A current example of Hazlitt’s first truth is the long term effect of eight years of government-induced super-low interest rates. Intended to stimulate borrowing and spending, which might happen in the short run, unless household debt is already maximized, the long term effect has been to decimate the returns from savings, and therefore reduce current and future spending by those who saved and rely on savings to live (i.e., the ever increasing number of retirees).
Second is F.A. Hayek’s classic The Road to Serfdom, written over a decade while the young Austrian economist taught at The London School of Economics before and during World War II. A profound reaction to the rising statism on both the right and the left in Europe in the 30’s, Hayek’s work explores the important core foundations of a free, democratic and prosperous nation.
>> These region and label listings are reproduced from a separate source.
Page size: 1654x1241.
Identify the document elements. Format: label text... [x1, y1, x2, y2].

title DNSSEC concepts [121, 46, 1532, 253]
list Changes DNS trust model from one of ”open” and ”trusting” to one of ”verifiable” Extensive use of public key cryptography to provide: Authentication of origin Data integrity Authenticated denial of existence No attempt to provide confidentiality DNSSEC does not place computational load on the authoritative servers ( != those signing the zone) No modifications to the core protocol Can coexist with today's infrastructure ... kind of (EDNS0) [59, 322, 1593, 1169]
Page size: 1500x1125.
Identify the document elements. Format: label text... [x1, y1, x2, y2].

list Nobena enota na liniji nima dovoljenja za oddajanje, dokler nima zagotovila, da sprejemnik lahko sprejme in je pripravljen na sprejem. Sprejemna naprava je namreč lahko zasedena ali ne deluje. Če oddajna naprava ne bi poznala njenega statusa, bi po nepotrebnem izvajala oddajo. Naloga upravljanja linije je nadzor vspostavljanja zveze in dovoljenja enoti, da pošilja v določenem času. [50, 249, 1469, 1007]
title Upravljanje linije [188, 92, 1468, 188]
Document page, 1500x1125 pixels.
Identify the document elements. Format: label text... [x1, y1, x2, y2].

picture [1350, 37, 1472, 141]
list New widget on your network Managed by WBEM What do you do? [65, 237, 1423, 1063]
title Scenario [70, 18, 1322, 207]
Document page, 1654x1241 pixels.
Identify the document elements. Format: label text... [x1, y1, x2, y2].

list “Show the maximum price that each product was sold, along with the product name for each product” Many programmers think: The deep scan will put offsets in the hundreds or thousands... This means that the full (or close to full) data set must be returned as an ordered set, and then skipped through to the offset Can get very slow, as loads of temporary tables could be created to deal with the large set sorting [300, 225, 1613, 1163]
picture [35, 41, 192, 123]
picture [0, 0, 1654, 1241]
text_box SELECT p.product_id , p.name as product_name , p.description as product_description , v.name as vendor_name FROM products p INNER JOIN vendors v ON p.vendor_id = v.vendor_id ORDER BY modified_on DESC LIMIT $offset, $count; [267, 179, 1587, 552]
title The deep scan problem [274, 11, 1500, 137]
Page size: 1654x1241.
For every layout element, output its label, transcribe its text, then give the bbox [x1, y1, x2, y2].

If the book looks too large to tackle, start with the last chapter to whet your appetite. Here is a brief example:
A movement [collectivism/statism] whose main promise is the relief from responsibility cannot but be antimoral in its effect, however lofty the ideals to which it owes its birth…The virtues which are less esteemed and practiced now—independence, self-reliance, and the willingness to bear risks, the readiness to back one’s own conviction against a majority, and the willingness to voluntary cooperation with one’s neighbors—are essentially those on which the working of an individualist society rests. Collectivism has nothing to put in their place, and in so far as it destroyed them it has left a void filled by nothing but the demand for obedience and the compulsion of the individual to do what is collectively decided to be good.
The final book is David Stockman’s ill-titled but very absorbing Trumped! A Nation on the Brink of Ruin, and How to Bring It Back. Writing before the election, Stockman identifies why Trump is so popular in Flyover America; but he is also critical of many of Trump’s pronouncements and fuzzy policies. The book is not an endorsement of Trump. Rather it is a witty and caustic attack on decades of wrong-headed economic policy. Stockman warns us about the coming unpleasantness already baked into our futures by the Big Banks, the Fed, the Destruction of Savings, the Equity and Real Estate Bubbles, Stagnant Real Wages, the EU, Peak Personal Debt, staggering National Debt, and China’s Red Ponzi Scheme, to name just some of his subjects. If you are having no trouble falling asleep at night and would like to stay up a little later, Stockman’s peek into the future should do it.
So you might give one or more of these books to family members, to teachers at your kids’ schools, and to colleagues at work, and then have a discussion. Or send copies to elected officials and to media talking heads. Maybe if they receive enough copies, they will take time to read them!
The hope is to convince everyone in the public square that not all intellectual elites are wrong—just the ones we’ve been following in lemming-like lockstep on economic policy for the past eighty years.
It sounds so good and easy to say that the government, through its laws, regulations, incentives, taxes, programs and interventions will grow the economy, end economic cycles, and benefit all of us. But it is not true, and basing policies which critically impact millions of lives on falsehoods is not conducive to economic growth or to national stability.
Read, think and discuss. Have a great 2017!